0605TextEditHTMLscaled.jpg

jpkang writes: I think Derrick's point was that the HTML that Google produces is much cleaner/readable than the standards-compliant HTML that most text editors produce nowadays (with tons of CSS tags).


TextEdit rocks at this. Open TextEdit -> Preferences. Choose "Open and Save". Set the Document Type and Styling. (I prefer to pick No CSS from the styling pop-up, XHTML 1.0 Strict from the Document Type popup, and Western (Mac OS Roman) from the Encoding pop-up.) Close the Preferences pane.


0605TextEditHTML3.jpg


0605TextEditHTML4.jpg

7 Comments


2006-05-30 02:05:03
Might that be OS-X?


If so this is a bit like driving a Rolls Royce and penny-pinching when it comes to the seat covers.


Come on guys innovate.

jpkang
2006-05-30 07:12:38
I think Derrick's point was that the HTML that Google produces is much cleaner/readable than the standards-compliant HTML that most text editors produce nowadays (with tons of CSS tags).
jpkang
2006-05-30 07:37:11
I just learned something new--thanks!


I wonder if Guy Kawasaki knew about this feature, cf. http://blog.guykawasaki.com/2006/05/kawasakicom.html

Erica Sadun
2006-05-30 07:47:36
jpkang: It's an honor to serve. Glad you liked the info. -- Erica
Derrick
2006-05-30 07:55:21
Interesting that Erica posted this follow up tip. Rich Siegel dropped me a line (he's Mr. Bare Bones himself), pointing me to this document:


http://www.stg.brown.edu/edu/tips/word_to_html_with_bbedit_1.html


It describes another means for generating valid code from Word documents.

FARfetched
2006-05-31 07:40:46
Big problem: with the Weird file I tried this with, it converted all the headings to plain ol' paragraph elements.
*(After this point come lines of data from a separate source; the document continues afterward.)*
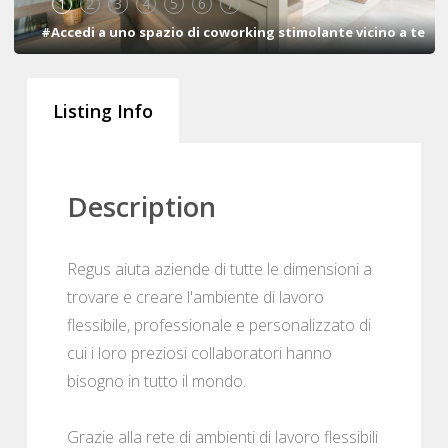
1
2
3
4
5
6
7
#Accedi a uno spazio di coworking stimolante vicino a te
Listing Info
Description
Regus aiuta aziende di tutte le dimensioni a
trovare e creare l'ambiente di lavoro
flessibile, professionale e personalizzato di
cui i loro preziosi collaboratori hanno
bisogno in tutto il mondo.
Grazie alla rete di ambienti di lavoro flessibili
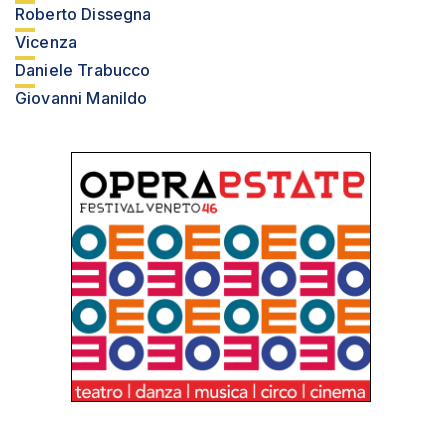
Roberto Dissegna
Vicenza
Daniele Trabucco
Giovanni Manildo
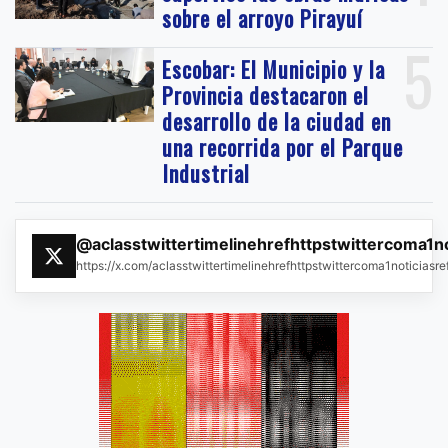
sobre el arroyo Pirayuí
5
Escobar: El Municipio y la
Provincia destacaron el
desarrollo de la ciudad en
una recorrida por el Parque
Industrial
@aclasstwittertimelinehrefhttpstwittercoma1n
https://x.com/aclasstwittertimelinehrefhttpstwittercoma1noticias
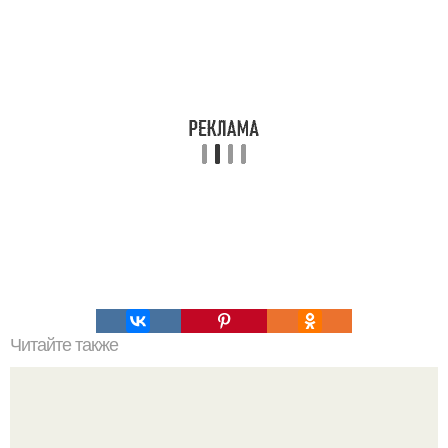
Читайте также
If you want something more than that, use "Embedded CSS" and then transform paragraphs with, say, "p.p1" style attributes to the proper element (h1 or whatever).
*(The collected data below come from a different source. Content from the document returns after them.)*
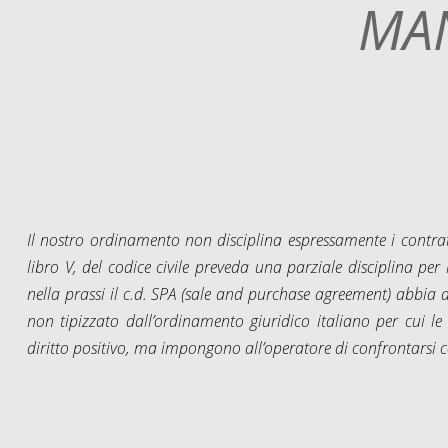
MA
Il nostro ordinamento non disciplina espressamente i contratti 
libro V, del codice civile preveda una parziale disciplina per
nella prassi il c.d. SPA (sale and purchase agreement) abbia a
non tipizzato dall’ordinamento giuridico italiano per cui le p
diritto positivo, ma impongono all’operatore di confrontarsi co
Or use OpenOffice; it does a mostly rational job of picking the right elements for paragraphs, lists, and headings. The less cleanup required, the better.

nkvd
2006-05-31 15:14:03
The first time a client proudly sent me an HTML file from Word (thinking it would save on billable hours) my jaw turned to goo. I've always loved TextEdit... this is just one more reason! Thanks for the tip!